Following the release of the latest national rankings for innovation, Strategy+Business interviewed INSEAD professor Soumitra Dutta, who also studies corporate innovation.

Analysis of this type is always interesting, but as Professor Dutta explains, making comparisons (especially between countries) is difficult, so perhaps not too much should be read into the results. However, the rise of China into the top 30 nations is of note, as is the continuing decline of India (now 62nd).

Perhaps of greater relevance to commercial professionals are the comments Professor Dutta makes with regard to corporate innovation. As we all know, today’s markets frequently demand greater flexibility in commercial structure and business terms, often challenging the established contract models and traditional review and approval procedures. In that context, I found the following quote of particular interest and importance. It indicates the way that the contracts, legal and procurement community must start to open its mind to new ideas and ways of doing business

“Companies have to recognize that many key innovations will be coming from markets where there are large numbers of people who are becoming consumers for the first time in their lives. These new consumers have rising demands for products, and services such as education and healthcare, but at very different price points. Multinationals will have to innovate to satisfy these new demands in a sustainable and scalable manner.

At the same time, companies will be facing new competitors in these markets that may have a better understanding of the local markets’ needs. And some of these new competitors will soon be competing with the multinationals in global markets. So multinational firms face a challenge: to innovate by rapidly integrating their global knowledge with local relevance.

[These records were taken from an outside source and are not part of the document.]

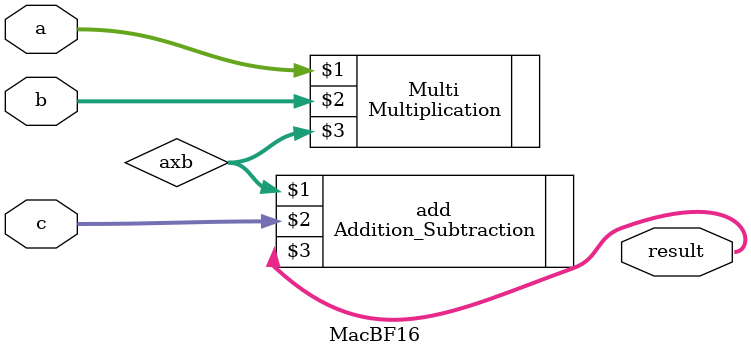
<source format=v>
module MacBF16(
		input [15:0] a,
		input [15:0] b,
		input [15:0] c,
		output [15:0] result
		);
        wire [15:0] axb;
        Multiplication Multi(
        		a,
        		b,
        		axb
        		);
		Addition_Subtraction add(axb,c, result);

endmodule
</source>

The whole idea that innovations can come from different places, that innovation can happen in different ways, and that it can move and travel in different directions is something that companies will have to adapt to, and prepare themselves for.”

The key questions that commercial professionals must answer are:

– When it comes to your contracting process, how effectively are you integrating your global knowledge with local relevance?

– Do you have the research and market intelligence mechanisms in place to know what your competitors (established and new) are offering to their customers and suppliers?

– Have you adapted your management and information systems to deal with a world where “innovation can happen in different ways, it can move and travel in different directions”?